Figure 6.8. Organization of the retroviral Gag precursor. The Gag precursor polyproteins of all retroviruses contain, beginning at the N-terminus, matrix (MA), capsid (CA), and nucleocapsid (NC) domains linked in this order. The gag gene products of the betaretrovirus Mason-Pfizer monkey virus (M-PMV), the alpharetrovirus Rous sarcoma virus (RSV), the gammaretrovirus murine leukemia virus (MuLV), and the lentivirus human immunodeficiency virus (HIV) are shown. The unshaded boxes represent regions of the Gag precursor for which no common functions or locations in the mature virion have been established. However, for the three representatives of the alpha-, beta-, and gammaretroviruses, a late domain function required for pinching off of the virus particle from the cell is located between the MA and CA domains. The specific name associated with the Gag cleavage products is derived from their respective apparent molecular weights (× 10⁻³).

Figure 6.9. Viral assembly at cellular membranes. Schematic representation shows the intracellular locations at which enveloped virus assembly takes place. For each virus that is enveloped at organelles within the secretory pathway, the virions must traverse the remainder of the pathway to be released from the cell. Rotaviruses appear to utilize the ER membrane as a scaffold for assembly of virion proteins—the capsids that form during the assembly process are only transiently enveloped, and nonenveloped particles accumulate in the lumen of the ER. Coronaviruses localize the three membrane proteins (E, M, and S) in the ER–Golgi intermediate compartment, and virus budding occurs into the lumen of this compartment of the secretory pathway.
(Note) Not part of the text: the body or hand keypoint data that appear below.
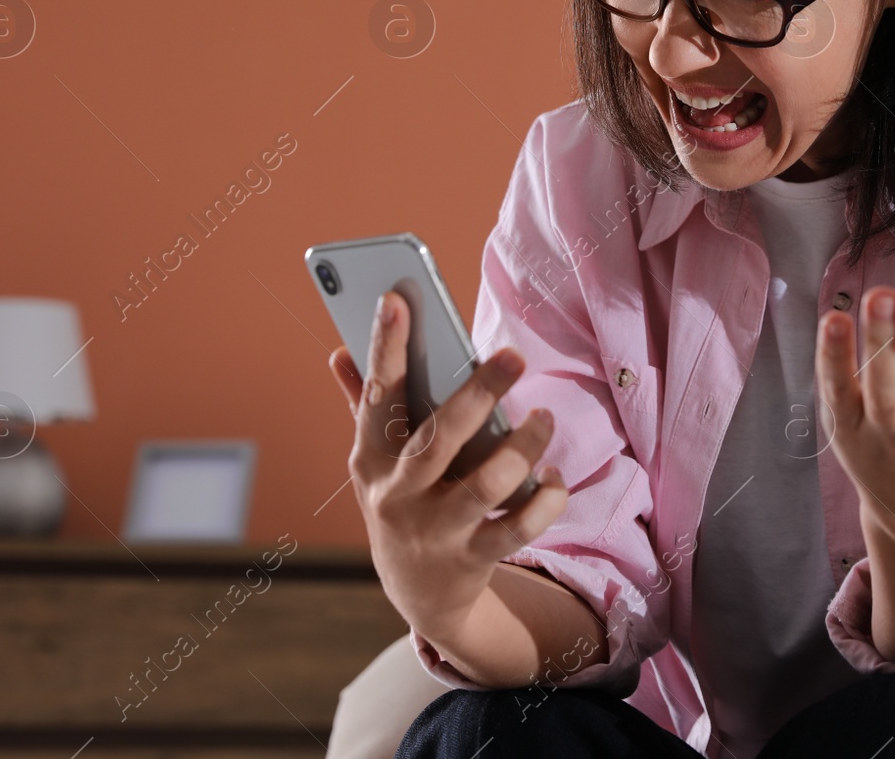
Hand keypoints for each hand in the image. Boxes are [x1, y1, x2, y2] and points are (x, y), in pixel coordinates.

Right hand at [329, 290, 568, 641]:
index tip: (396, 298)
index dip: (384, 347)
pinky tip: (554, 476)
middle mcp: (398, 495)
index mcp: (371, 460)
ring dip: (523, 447)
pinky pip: (518, 527)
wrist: (419, 596)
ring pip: (486, 485)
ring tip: (544, 416)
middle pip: (438, 439)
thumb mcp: (375, 463)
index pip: (377, 396)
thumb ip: (363, 406)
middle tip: (514, 356)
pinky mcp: (472, 559)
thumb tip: (339, 351)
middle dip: (477, 393)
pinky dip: (546, 499)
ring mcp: (435, 531)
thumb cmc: (402, 503)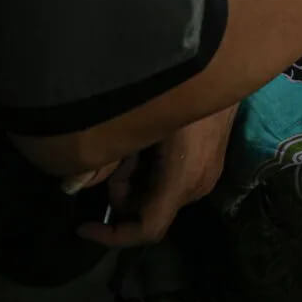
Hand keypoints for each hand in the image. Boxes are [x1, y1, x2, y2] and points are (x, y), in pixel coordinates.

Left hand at [76, 104, 237, 246]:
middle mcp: (198, 186)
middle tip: (114, 155)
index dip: (112, 236)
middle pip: (148, 210)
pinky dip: (152, 170)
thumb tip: (74, 184)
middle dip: (122, 192)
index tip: (83, 225)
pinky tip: (150, 139)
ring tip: (133, 139)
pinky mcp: (210, 163)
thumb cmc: (183, 90)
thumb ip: (107, 157)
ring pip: (158, 194)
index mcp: (182, 181)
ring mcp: (207, 175)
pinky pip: (172, 180)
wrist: (228, 65)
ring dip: (136, 178)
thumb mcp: (141, 123)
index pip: (148, 230)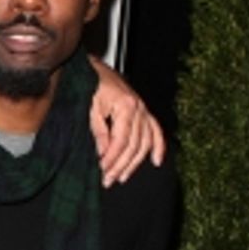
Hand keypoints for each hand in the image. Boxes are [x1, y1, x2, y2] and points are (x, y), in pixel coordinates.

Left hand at [87, 57, 165, 185]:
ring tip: (122, 177)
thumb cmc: (91, 85)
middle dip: (121, 165)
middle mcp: (140, 108)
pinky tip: (156, 161)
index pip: (121, 141)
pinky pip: (156, 131)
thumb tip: (104, 153)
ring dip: (134, 163)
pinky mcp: (144, 111)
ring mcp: (144, 110)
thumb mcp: (91, 108)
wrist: (96, 69)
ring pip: (144, 143)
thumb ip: (99, 131)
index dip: (112, 158)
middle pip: (134, 145)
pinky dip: (158, 146)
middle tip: (108, 180)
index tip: (103, 170)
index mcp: (126, 106)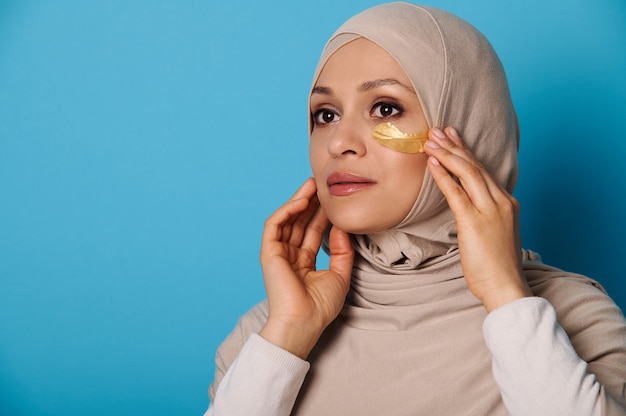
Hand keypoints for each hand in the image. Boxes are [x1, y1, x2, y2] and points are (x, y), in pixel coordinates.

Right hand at [259, 178, 353, 358]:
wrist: (303, 323)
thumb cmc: (320, 307)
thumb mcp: (340, 275)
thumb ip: (342, 250)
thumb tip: (342, 226)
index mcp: (304, 263)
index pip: (313, 232)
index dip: (322, 215)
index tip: (334, 201)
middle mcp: (290, 256)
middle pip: (300, 223)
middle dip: (311, 204)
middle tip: (323, 185)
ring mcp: (278, 254)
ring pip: (287, 220)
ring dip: (299, 201)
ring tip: (313, 186)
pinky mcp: (269, 253)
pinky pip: (275, 225)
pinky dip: (287, 210)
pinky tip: (301, 201)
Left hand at [424, 127, 531, 311]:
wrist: (505, 287)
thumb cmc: (497, 266)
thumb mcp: (494, 233)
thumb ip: (483, 215)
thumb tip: (465, 204)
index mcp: (507, 203)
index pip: (483, 170)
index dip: (466, 151)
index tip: (452, 136)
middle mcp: (501, 201)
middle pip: (475, 165)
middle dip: (454, 145)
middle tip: (437, 129)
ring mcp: (490, 210)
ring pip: (467, 173)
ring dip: (446, 154)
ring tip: (430, 140)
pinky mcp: (475, 222)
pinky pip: (456, 192)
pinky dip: (443, 175)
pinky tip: (432, 163)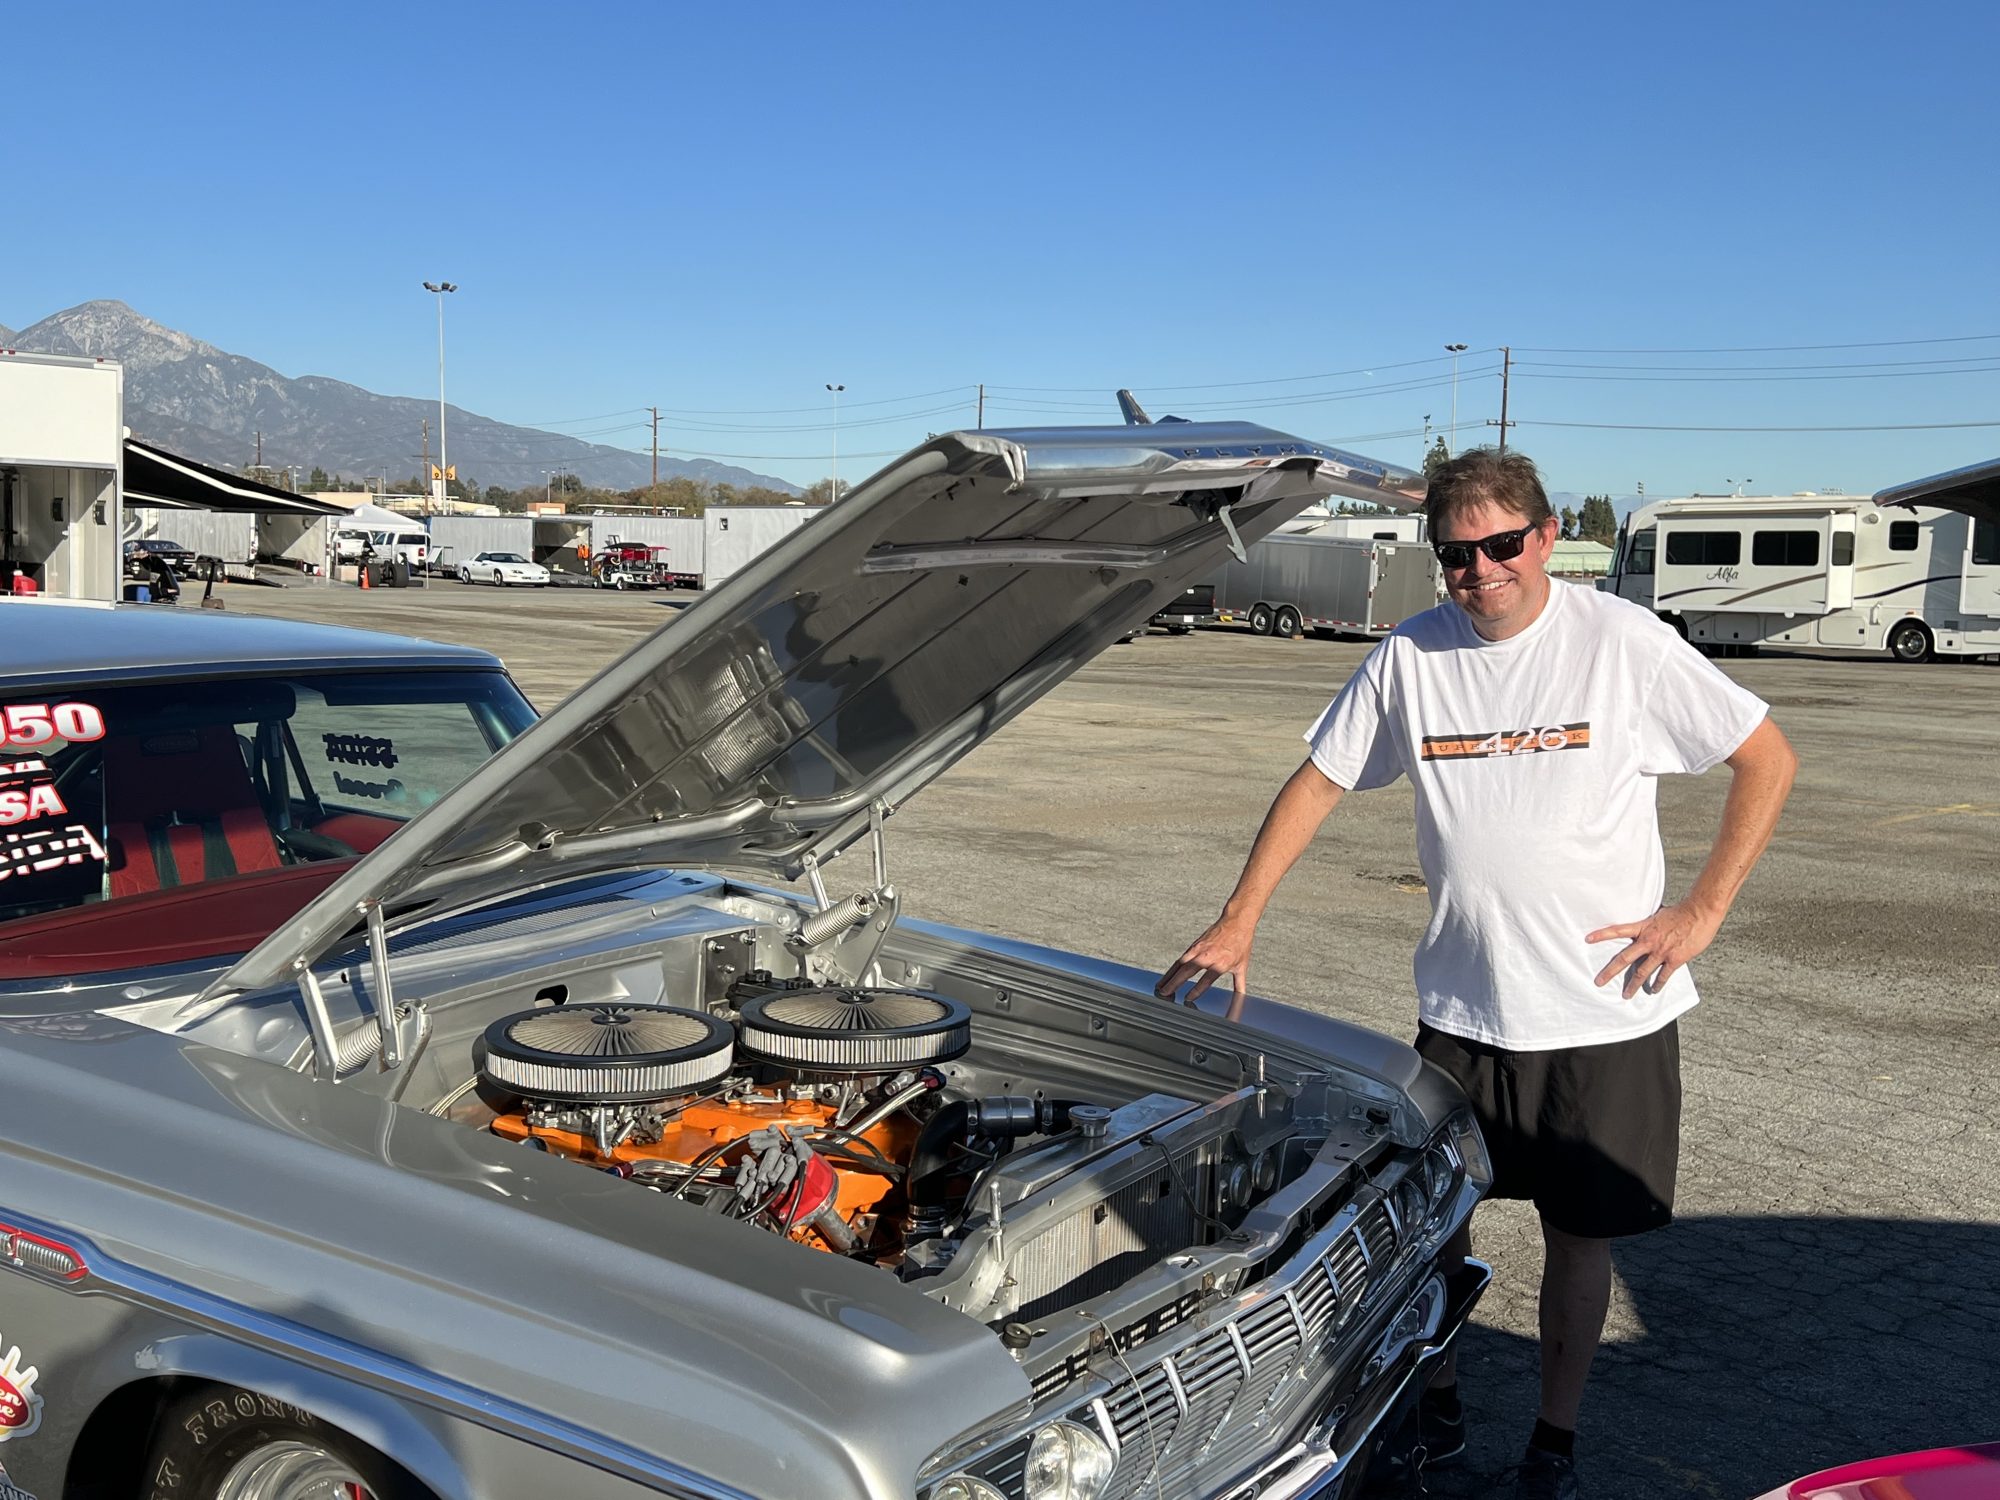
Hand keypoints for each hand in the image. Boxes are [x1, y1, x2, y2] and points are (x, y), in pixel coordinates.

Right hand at [1156, 912, 1257, 1019]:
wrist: (1237, 922)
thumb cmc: (1241, 944)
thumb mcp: (1242, 966)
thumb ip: (1239, 984)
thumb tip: (1242, 997)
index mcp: (1220, 964)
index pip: (1205, 980)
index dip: (1196, 991)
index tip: (1187, 999)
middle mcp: (1207, 956)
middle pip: (1187, 971)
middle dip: (1175, 983)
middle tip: (1165, 994)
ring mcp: (1199, 950)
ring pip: (1180, 964)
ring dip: (1169, 976)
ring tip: (1160, 986)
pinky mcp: (1195, 946)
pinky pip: (1181, 959)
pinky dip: (1173, 968)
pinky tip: (1167, 975)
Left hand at [1587, 900, 1724, 997]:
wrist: (1699, 912)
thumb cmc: (1682, 911)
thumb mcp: (1659, 914)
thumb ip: (1650, 923)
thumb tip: (1646, 923)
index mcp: (1643, 927)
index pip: (1617, 930)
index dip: (1601, 934)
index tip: (1587, 939)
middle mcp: (1648, 941)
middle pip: (1624, 958)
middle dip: (1610, 972)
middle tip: (1599, 982)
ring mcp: (1661, 951)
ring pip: (1642, 972)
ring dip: (1633, 985)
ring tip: (1626, 995)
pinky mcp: (1674, 959)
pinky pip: (1663, 976)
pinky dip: (1658, 984)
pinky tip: (1653, 990)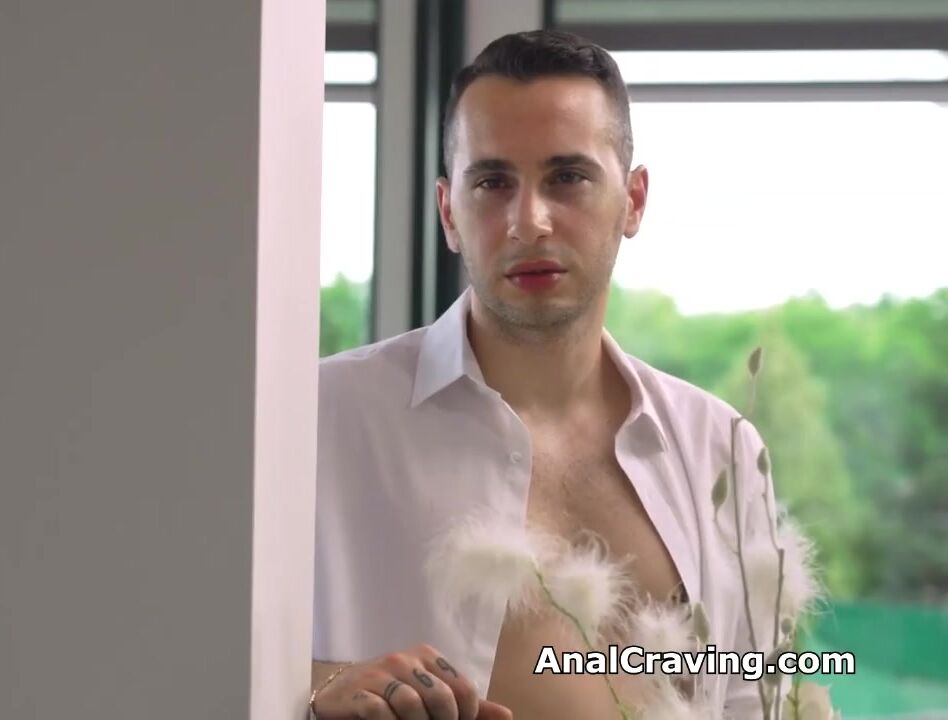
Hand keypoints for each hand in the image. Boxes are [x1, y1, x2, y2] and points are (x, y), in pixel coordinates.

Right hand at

In contrast, the vaccinia virus nucleocapsid appears to be wrapped by a double membrane derived from this compartment [Poxvirus (1)] but remains free in the cytoplasm so that it can then be further enveloped by Golgi-derived membranes [Poxvirus (2)]. Similarly, herpesviruses initially bud into the lumen of the nuclear membrane [Herpesvirus (1)]; however, after fusion and release of the capsid into the cytoplasm, it is re-enveloped by Golgi membranes [Herpesvirus (2)]. The G1 and G2 glycoproteins of bunyaviruses co-localize in the trans-Golgi compartment to direct budding of nucleocapsids at this location. For the retroviruses, which can assemble and release virus particles in the absence of envelope glycoproteins, the envelope glycoproteins appear to direct virus budding to the basolateral plasma membrane of polarized epithelial cells. ER, endoplasmic reticulum.